Книга плоти

"Золотая Ночь-Волчья Пасть до страсти любил ветер и никогда не уставал слушать его свист или завывание. Он и смерть воображал эдаким прощальным порывом ветра, что выхватывает из груди человека живое сердце и возносит его на своих крыльях высоко-высоко, в просвет между облаками".
Сильви Жермен, "Книга Ночей"

Как бы я там ни носился со своими антологиями, но "Книгу ночей", однако, написала француженка, доктор философии Сильви Жермен. В издательской аннотации роман этот называют "сагой неистовых страстей" (что в некотором смысле, пожалуй, верно); я же не могу найти для "Книги ночей" удачного короткого определения - разве что термин "магический реализм", изрядно затасканный, в том числе и мною самим.

Средневековые скандинавы отлично знали, что слова теряют силу от частого употребления; если не соблюдать известную осторожность, со временем силу теряют даже вещи, которые этими словами обозначаются. В арсенале последователей одноглазого Отца Поэзии были кеннинги - немного громоздкий, но эффектный способ называть одну и ту же вещь всякий раз немного иначе. Увы, скверный я скальд: не могу подобрать кеннинг для словосочетания "магический реализм". И ладно.

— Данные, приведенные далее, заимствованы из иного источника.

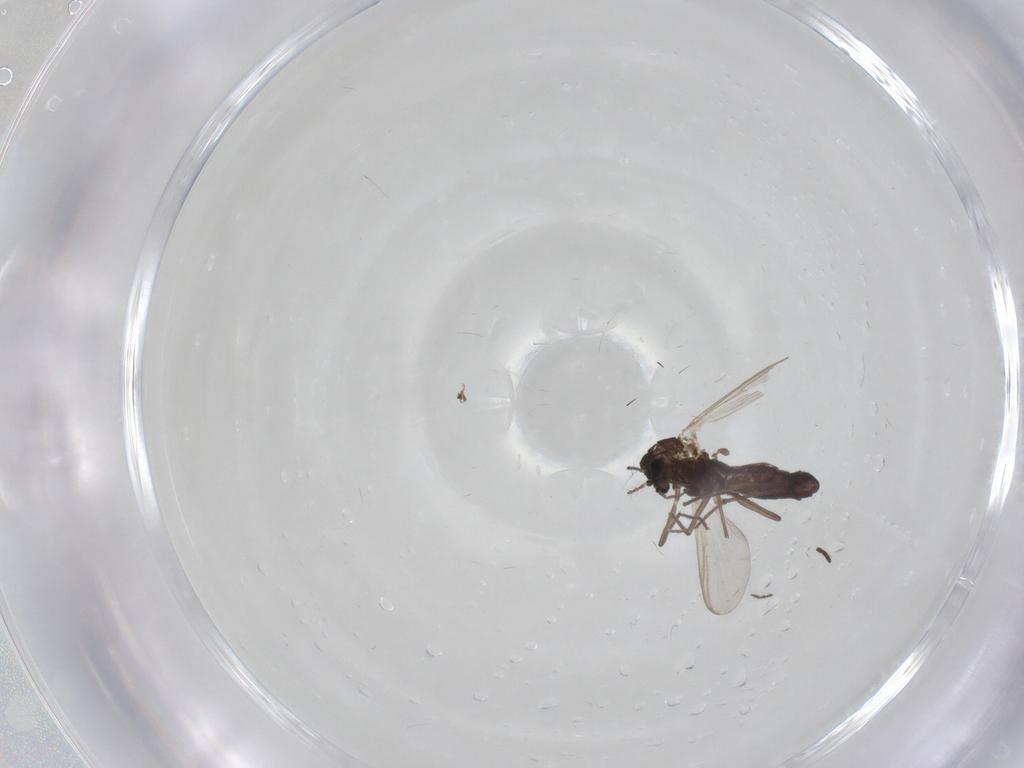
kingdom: Animalia
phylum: Arthropoda
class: Insecta
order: Diptera
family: Sciaridae
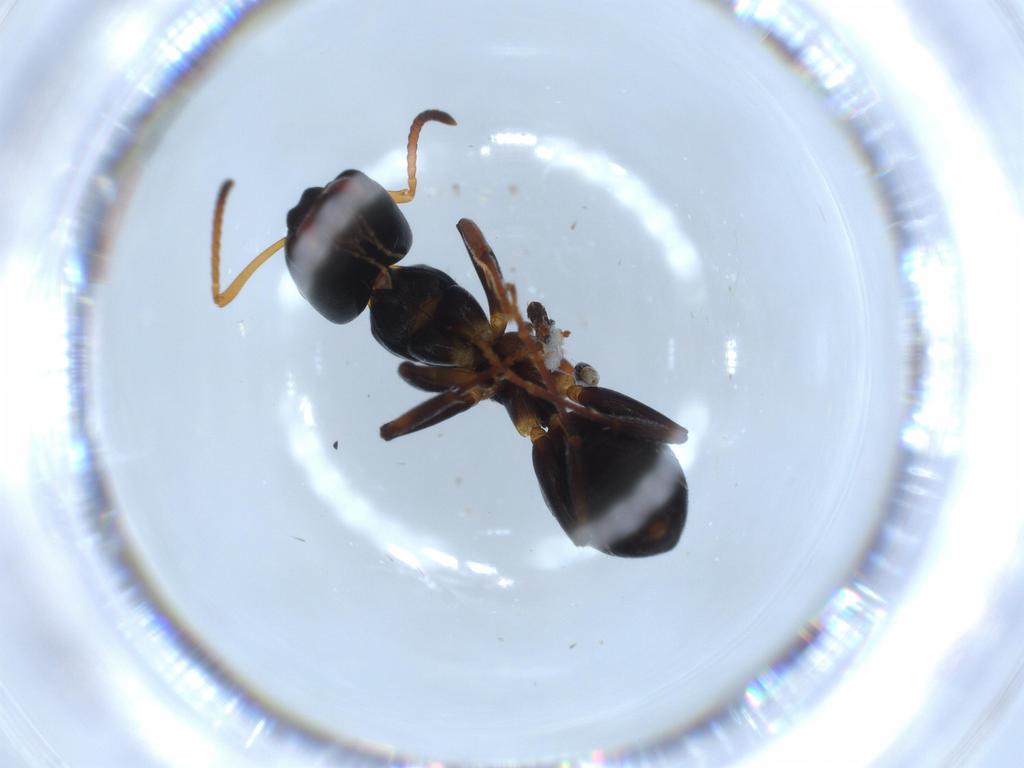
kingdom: Animalia
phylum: Arthropoda
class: Insecta
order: Hymenoptera
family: Formicidae
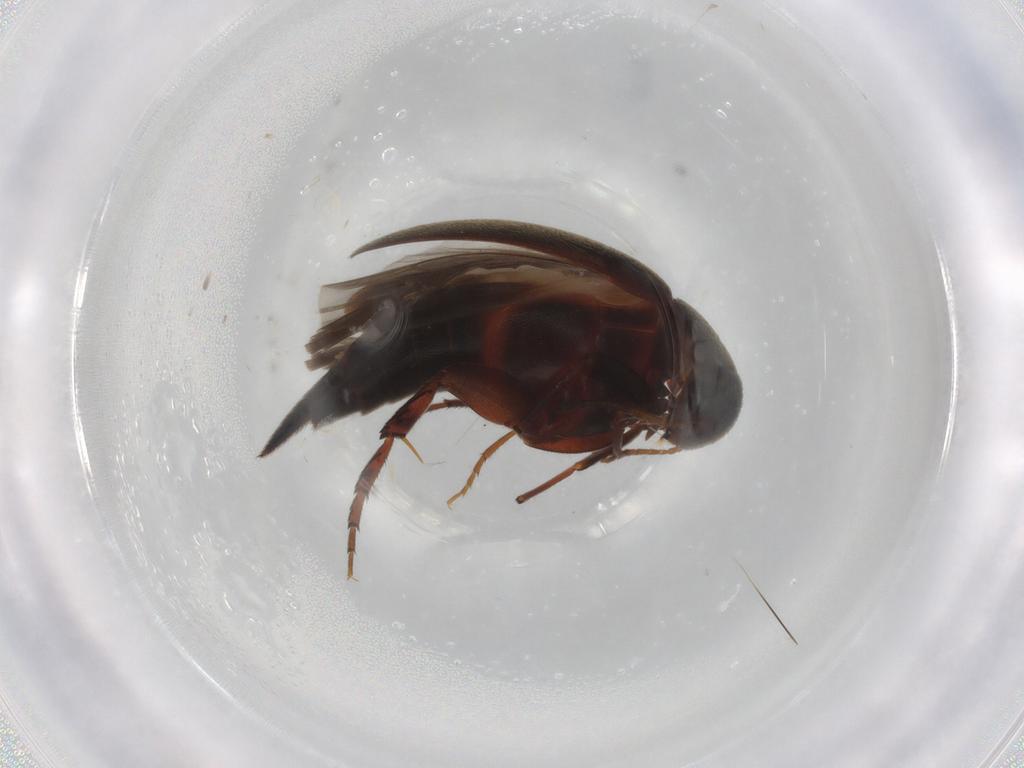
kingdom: Animalia
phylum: Arthropoda
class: Insecta
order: Coleoptera
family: Mordellidae
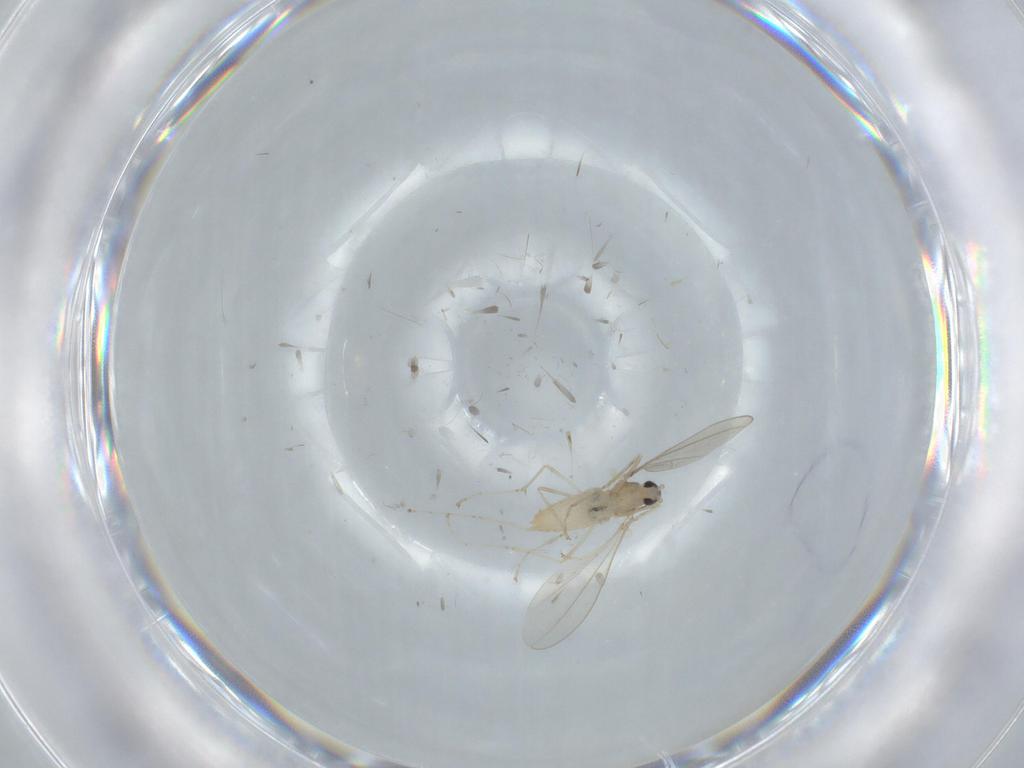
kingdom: Animalia
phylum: Arthropoda
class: Insecta
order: Diptera
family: Cecidomyiidae
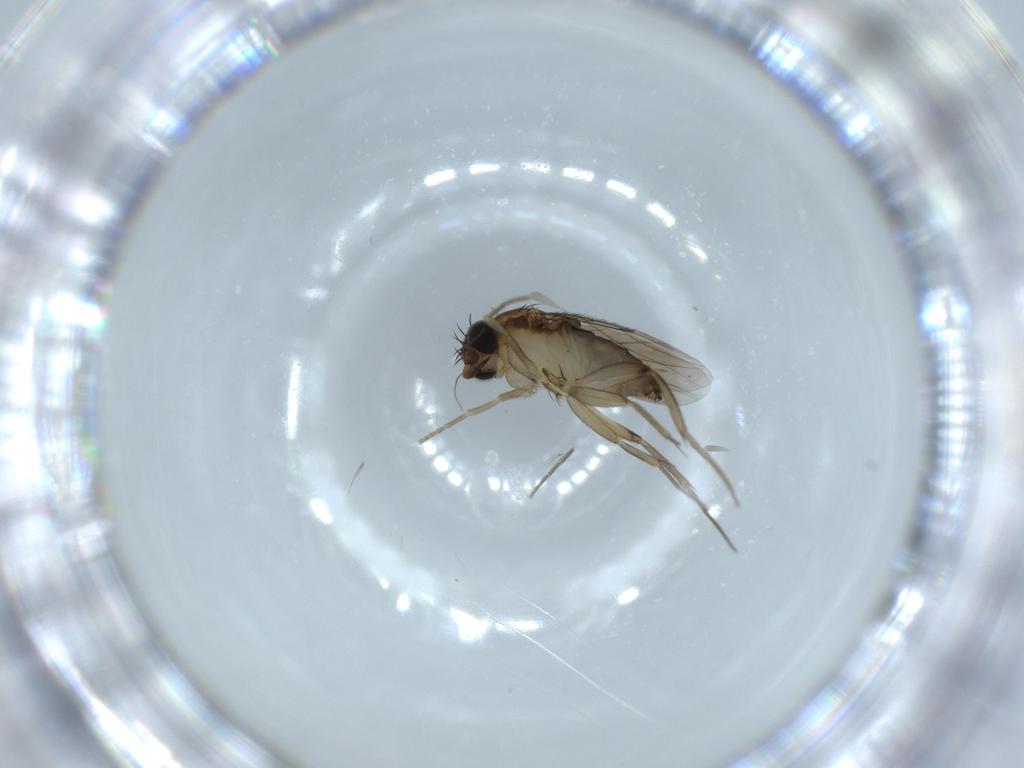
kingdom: Animalia
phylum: Arthropoda
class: Insecta
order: Diptera
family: Phoridae
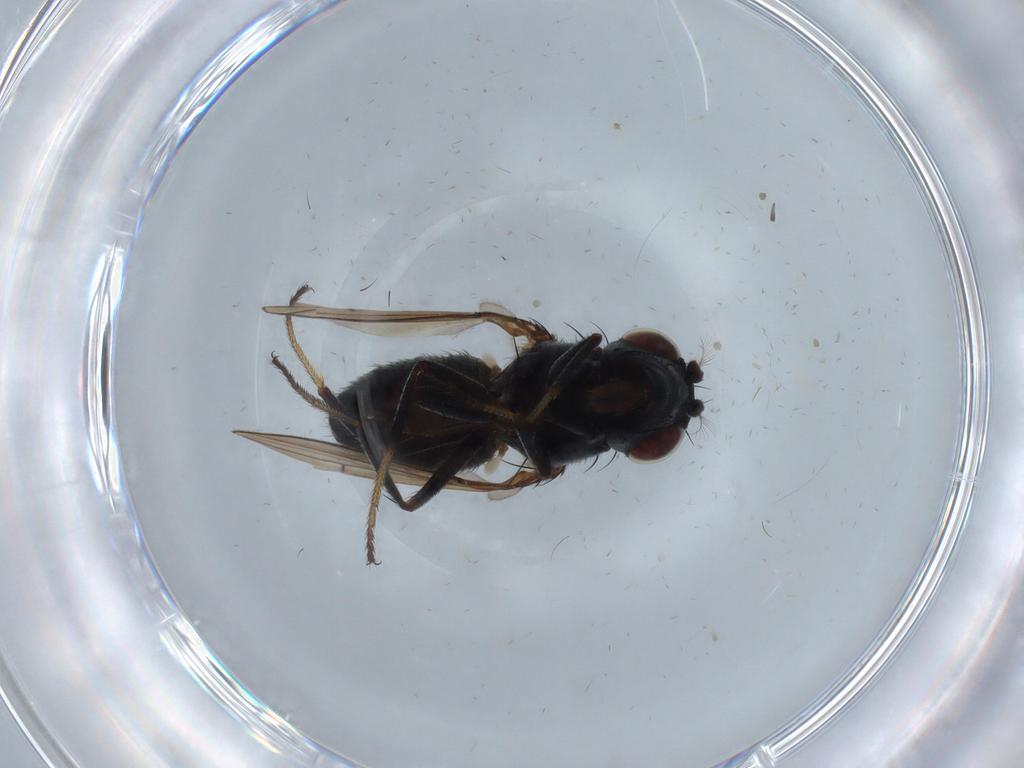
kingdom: Animalia
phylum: Arthropoda
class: Insecta
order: Diptera
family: Ephydridae
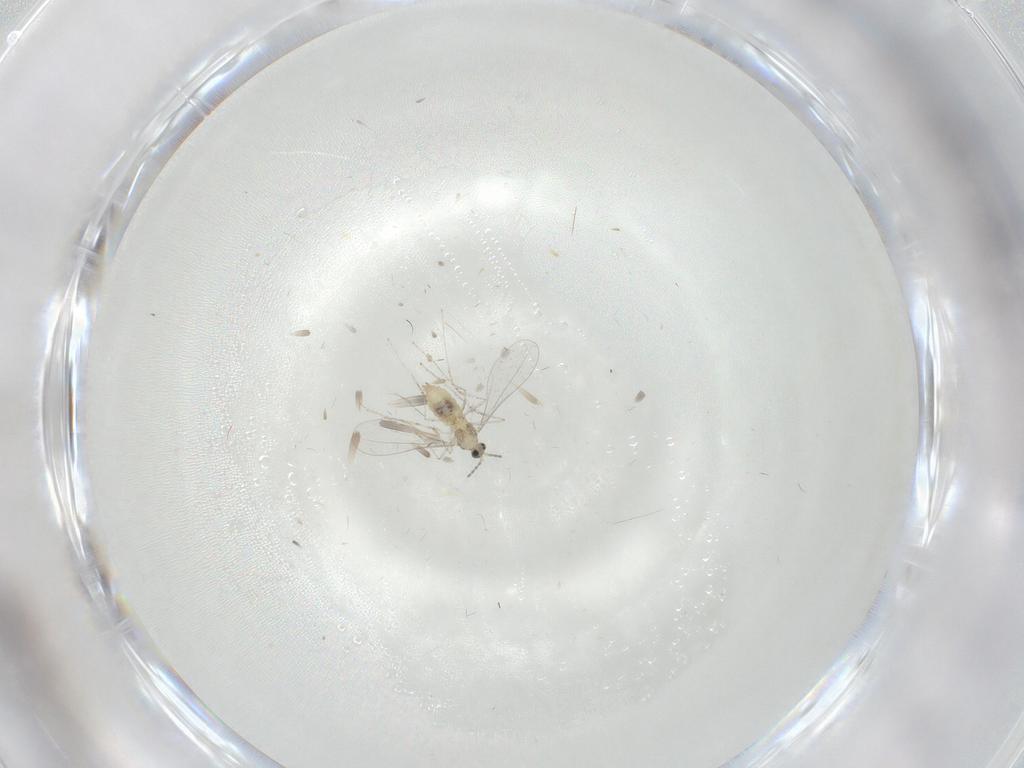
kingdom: Animalia
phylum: Arthropoda
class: Insecta
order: Diptera
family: Cecidomyiidae
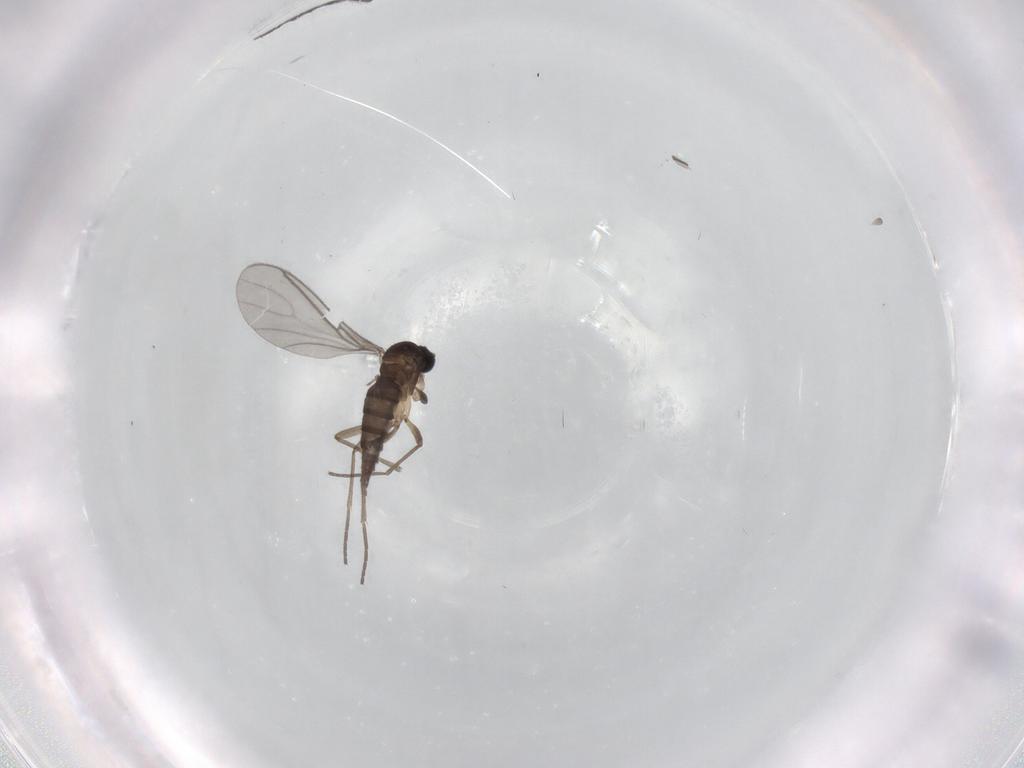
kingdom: Animalia
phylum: Arthropoda
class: Insecta
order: Diptera
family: Sciaridae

Дело ведь не в определении, правда? Просто есть "Книга ночей" Сильви Жермен, которую я закончил читать сегодня в начале седьмого утра при молчаливом содействии кисельно-пасмурных московских сумерек за окном; а сейчас полдень, и я, вместо того чтобы досматривать сны или заниматься так называемыми насущными делами, пытаюсь сказать о "Книге ночей" что-то такое, после чего мои читатели тут же разбегутся по книжным лавкам в поисках узкого серого томика, на обложке которого нарисованы лиственные деревья, похожие на сосны, красные птицы, женщина в белом и человек с головой ворона. У меня есть всего час, украденный и у сна, и у бодрствования... и у меня ничего не получается. Это называется "сопротивление материала". Есть авторы, которые настолько самодостаточны, настолько до конца и ясно высказались, что написать о них что-нибудь путное практически невозможно. И тогда приходится писать ни к чему не обязывающую чушь вроде: "сага неистовых страстей"; перечислять престижные литературные премии, полученные автором (как будто литературная премия действительно имеет хоть какое-нибудь значение); наконец, ставить поперек страницы огненно-лиловый штамп: "магический реализм" - и дело, считай, сделано.

Но я не хочу - так. "Книга ночей" слишком хороша, чтобы позволить себе писать о ней скучные банальности. Это очень странный текст, написанный автором, воспринимающим мир как "огромную книгу плоти". По большому счету, это - перечень рождений, совокуплений, безумий и смертей. Прочие события, без которых тоже не бывает человеческой жизни, остаются где-то вдалеке, блеклые и невзрачные, как серый кисель моего сегодняшнего утра.

Но.

Женские слезы и женское молоко в "Книге ночей" пахнут ванилью и айвой; там рождаются дети с золотистыми зрачками; там человек засыпает в лесу, обнимая волка, а два года спустя этот волк приходит к нему умирать; там улыбка умирающей бабушки может остаться с вами навсегда - не в памяти и не "в сердце", как любят формулировать чувствительные натуры, а золотистой тенью, которую видят и боятся окружающие, потому что тень эта на некоторое время задерживается там, откуда уже ушел тот, кто ее отбрасывал. Там угрюмый фермер знает, что смерть - это ветер; женщина, которую разлучили с любимым, может родить соляную фигурку, а другая женщина, наделенная тем же жестоким даром, что и легендарная Кассандра, сведенная с ума видениями грядущей войны, может исчезнуть с лица земли, превратившись в клочок высохшей кожи. Чудеса "Книги ночей" - жестокие и бессмысленные чудеса, но на них, очевидно, держится мир. По крайней мере тот мир, о котором пишет Сильви Жермен.

Сильви Жермен, доктор философии, женщина с некрасивым, но ярким лицом печального клоуна и огромными глазами полубезумной пророчицы, написала о двух "основных инстинктах": о любви и смерти. Точнее будет сказать - о сексе и войне. В результате получилась книга о магии. Скорее о "черной", чем о "белой", - если пользоваться общепринятой системой наклеивания ярлыков.

Остается только порадоваться, что времена инквизиции давно миновали. В интонациях изысканного прозаика Сильви Жермен отчетливо звучат визгливые отголоски ежегодного празднества на Лысой Горе. И это великолепно.